As organizations look to adopt the new wave of coming technologies, like automation, artificial intelligence and the Internet of Things, their success in doing so and their ability to differentiate themselves in those spaces will be dependent upon their ability to get data management right. This will become increasingly important as connected devices and sensors proliferate, causing an exponential growth in data – and a commensurate growth in opportunity to exploit the data.
Those that position their organizations to manage data correctly and understand its inherent value will have the advantage. In fact, we may see leaders pull so far in front that it will make the market very difficult for slow adopters and new entrants.
A recent Forbes Insights report, “The Data Differentiator: How Improving Data Quality Improves Business,” sponsored by Pitney Bowes, examines the key role of data quality.
Good-quality data has several beneficial impacts on organizations:
Decision making: The better the data quality, the more confidence users will have in the outputs they produce, lowering risk in the outcomes and increasing efficiency. The old “garbage in, garbage out” adage is true, as is its inverse. And when outputs are reliable, guesswork and risk in decision making can be mitigated.

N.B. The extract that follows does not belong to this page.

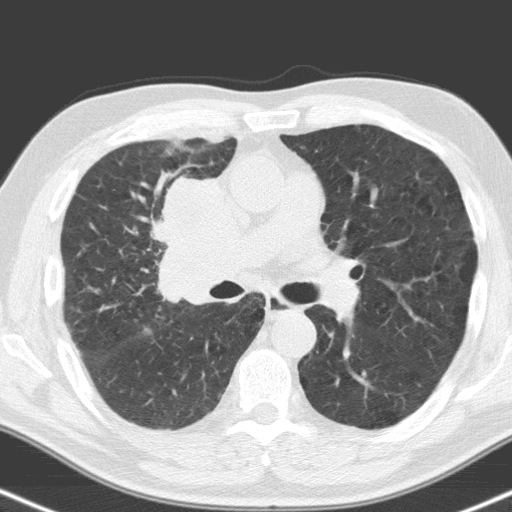
Low-dose screening chest CT, one axial slice; slice 96 of 160 in the series (ordered by position); lung window (W 1500 / L -600 HU); 3.2 mm slice thickness; 512 × 512 image matrix, field of view 324 × 324 mm.
Annotated regions visible in this slice (outlined manually by an expert reader):
- lesion 1 (tumor, hilum of right lung): bounding box (x1, y1, x2, y2) in pixels: (161, 179, 251, 303)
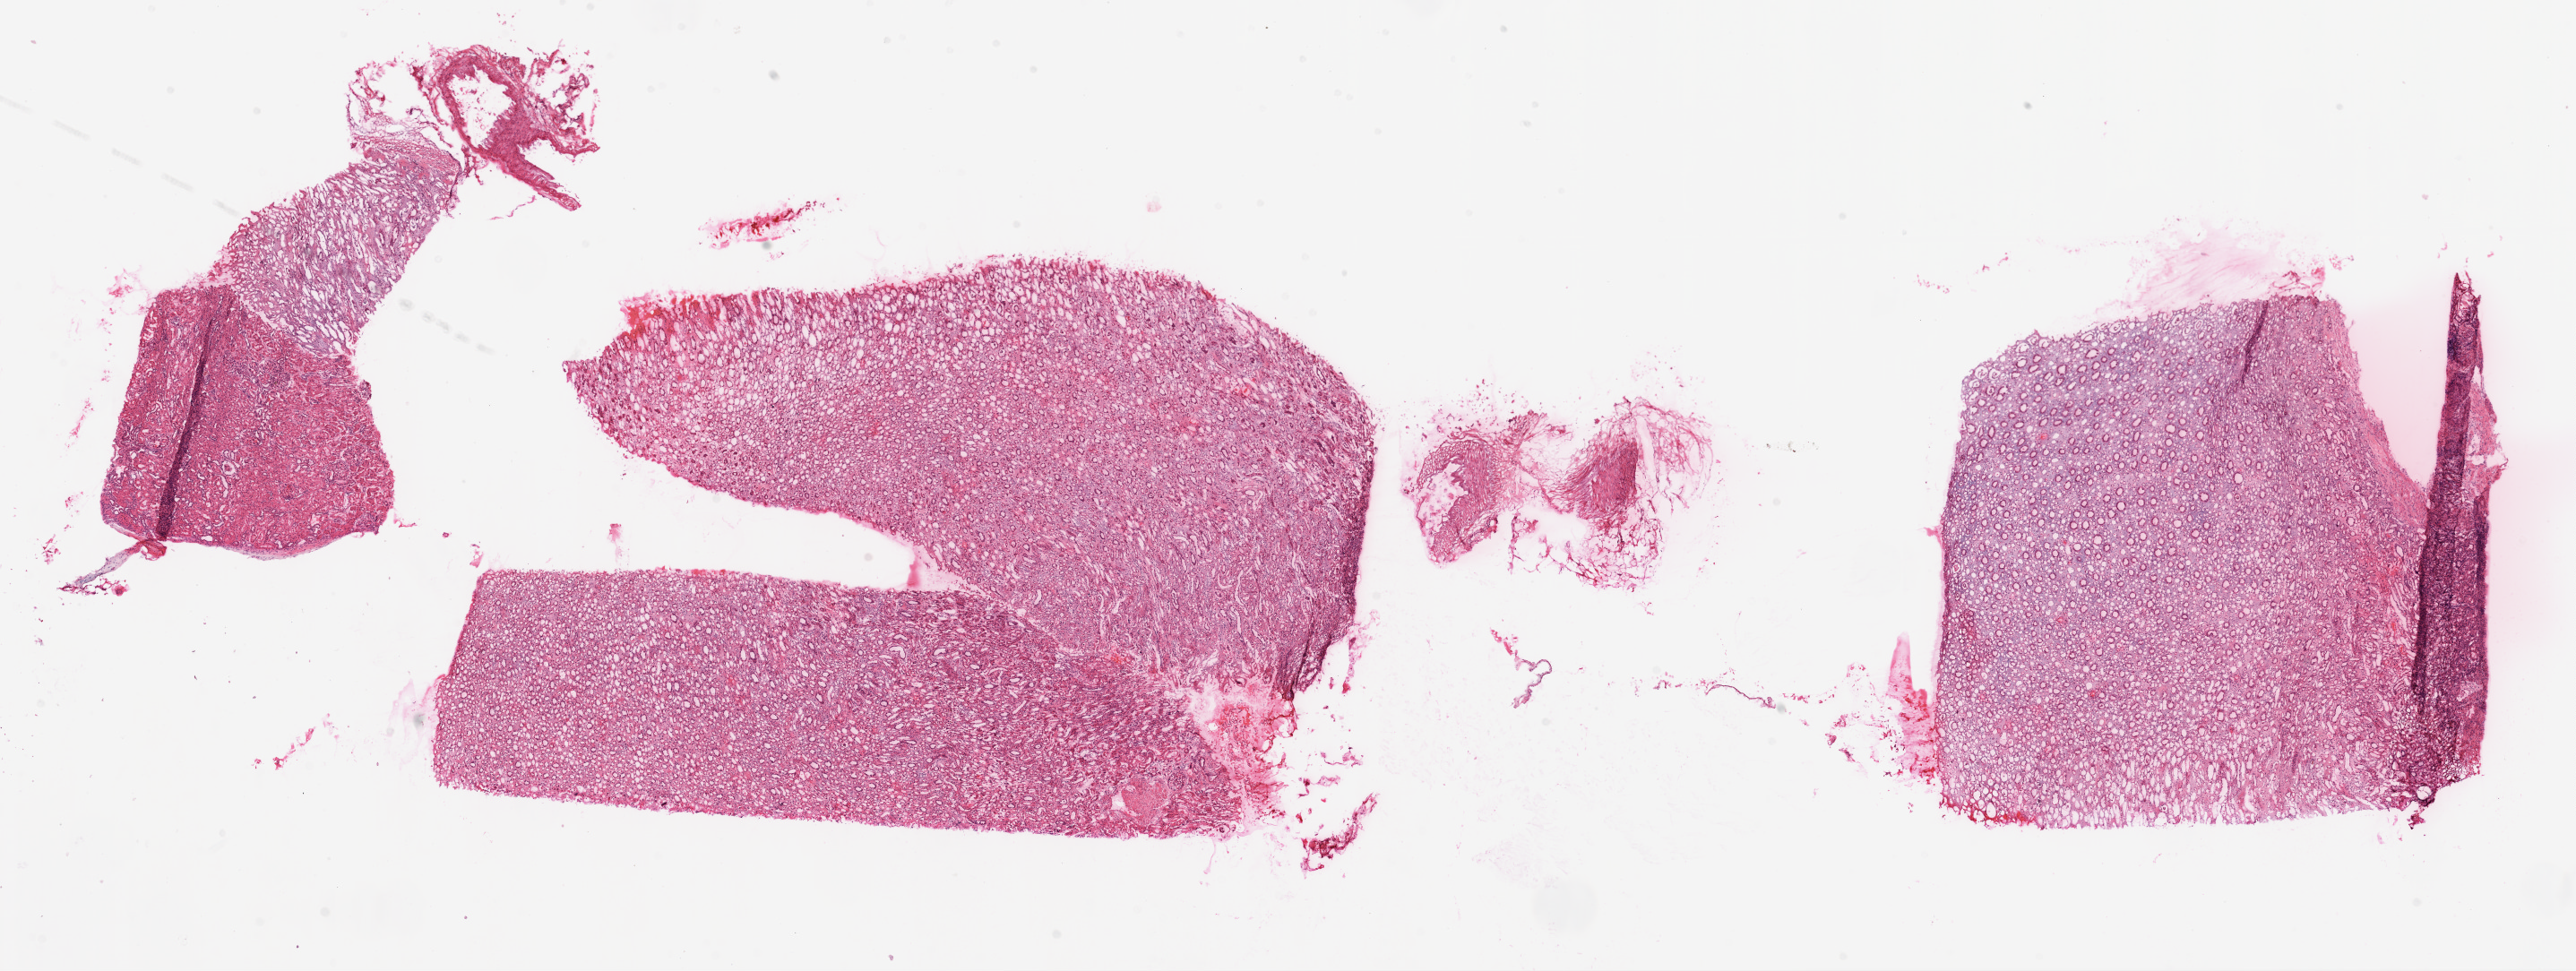
Whole-slide histology image, H&E-stained — shown as a low-resolution overview of the whole scanned area (about 23.1 x 8.7 mm, slide scanned at 20x), frozen section from the top of the tissue portion, sample: solid tissue normal (non-tumour tissue), kidney. Patient: male, age at initial diagnosis 61 years.
This section: solid tissue normal (non-tumour) sample from the same patient. Patient diagnosis: Clear cell adenocarcinoma, NOS.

Productivity: Good-quality data allows staff to be more productive. Instead of spending time validating and fixing data errors, they can focus on their core mission.
Compliance: In industries where regulations govern relationships or trade with certain customers, especially in finance, maintaining good-quality data can be the difference between compliance and millions of dollars in fines. Compliance must be an ongoing focus as new regulations continue to evolve in regions around the world and wherever a company conducts business. Graph databases are emerging as an important tool for finance firms to understand the complex relationships among their customers and comply with anti-money laundering regulations.
Marketing: Better data enables more accurate targeting and communications, especially in the omnichannel environments many organizations are striving toward.
Negative impacts of poor-quality data can include:
Undermining confidence: 84% of CEOs are concerned about the quality of the data they’re basing decisions on, according to KPMG’s “2016 Global CEO Outlook.” When there’s a lack of trust in data quality, confidence in the results it provides is quickly eroded. That can cause obstacles to gaining executive buy-in, dampening enthusiasm for further investment in data and quality improvement initiatives.
Missed opportunities: If your competitors are gaining more insights from data than you are, they will have insights you don’t. That might mean a company misses a critical opportunity for new product development or customer need that a competitor with a more mature understanding of data may capitalize upon. Companies should treat data as an asset and manage it to maintain quality in order to derive insights that can lead to competitive advantage.
Lost revenue: Poor data can lead to lost revenue in many ways – communications that fail to convert to sales because the underlying customer data is incorrect, for example. In insurance, bad property information could cause revenue to be lost on premiums if they are set too low because of the data. One example is where property locations are estimated, instead of precisely specified. In most cases, that might not matter, but where the difference is a property – or a whole neighborhood – located inside or outside of a flood zone, revenue losses could be significant.
Reputational damage: Reputational costs range from the small, everyday damage that organizations may never be aware of to large public relations disasters. As an example, recall Apple’s widely panned Maps rollout in 2012. At the time, it quickly became clear that much of the underlying data was inaccurate or missing, resulting in a product that TechCrunch later called “barely usable.” Efforts to improve customer experience may also be undermined by bad data resulting in an incorrect spelling of a customer’s name, or obliviously sending communications to a deceased customer. On the larger end, poor data in banking, for example, could lead to inadvertent trade with sanctioned governments or suspected terrorist financiers if institutions don’t have accurate enough information about the customers they’re trading with, resulting in PR fallout on top of punitive fines.